4. When the mixture starts to stiffen, add about half of the liqueur/cream mixture and beat in on low speed. If the frosting is still too stiff to spread or pipe, add the remaining liquid until you reach the desired consistency. Use immediately, because it gets stiff quickly even at room temperature.

Comments

  1. If the recipe calls for butter, you can rub the pan with the butter wrapper. Keith, what kind of brand cooking spray you use? I’ve heard that some has silicon in it. I use Pam from Costco.

    By the way, what if we can use real cocoa-infused beer instead of Guinness? Recently I drank local beer Terrapin’s seasonal Cocoa-Infused Porter; wasn’t impressed as I am IPA guy, but it will be interesting. As far as I know, there are more cocoa or chocolate infused beer around. I think I will give it a try soon.

  2. Damn – no pics, money?

  3. Keith,

    Have you ever tried “blooming” the cocoa powder in boiling water/coffee before using? I’ve heard it brings more flavor out of the cocoa, but I haven’t tried it yet.

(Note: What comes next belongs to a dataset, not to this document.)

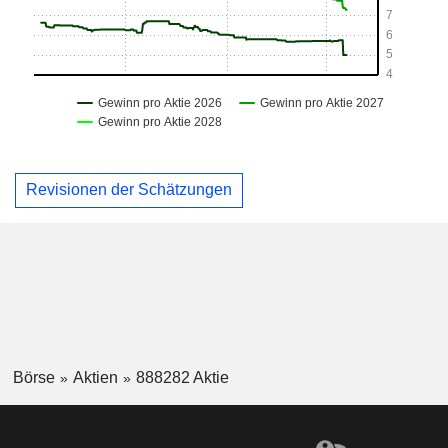
Revisionen der Schätzungen
Börse
Aktien
888282 Aktie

  4. Keith, checked out the website and you are right – those pics are very vivid. The ones of the fudge boiling in the pot made my mouth water.

  5. Keith,

    thanks for the link…can you please let us know what other food blogs you have on RSS, and other subscriptions, if you’re interested in sharing?

  6. Brian - Laveen, AZ

    You should try making these with Chocolate Stout…such as Young Double Chocolate or Southern Tier’s Choklat…I bet that would be great!

  7. Benjamin Jeffers

    Think of how delicious these cupcakes would be if they were made with European Guinness. The thought alone makes me get the shakes and instantly gain 3 lbs.

  8. I’m confused as to why measuring in volume is bad – I’ve never seen measurements any other way.

  9. Certain ingredients, like flour, can pack down in the cup to such varying degrees that “one cup of flour” can weigh as little as 3.5 ounces and as much as 5.5 ounces. The degree of the grind can also affect the volume. Flour should always be measured by weight. So should powdered sugar and cocoa unless you’re using a tiny amount.

    It is true that most cookbooks and recipes measure all ingredients by volume, but it’s also true that most sportswriters and announcers measure all pitchers by won-lost records.

  10. Daniel,

    In addition to Keith’s notes, it’s usually easy to find volume-to-weight conversion charts (in ounces and grams) online. King Arthur Flour has a decent list on their site, although it is built around their products.

    Also, many of my cookbooks list items like flour and sugar by weight. It’s worth the $30 or so it costs for a digital scale. And it also saves you the time of additional measuring cup cleaning.

  11. I’m making my gf make these (she’s baking anyway). We’re substituting heavy cream for sour cream and omitting vanilla due a lack of both. We’ll see how it goes
    –KeithLAwFanBoy

  12. Turned out great! We used an Anchor Porter instead of Guinness.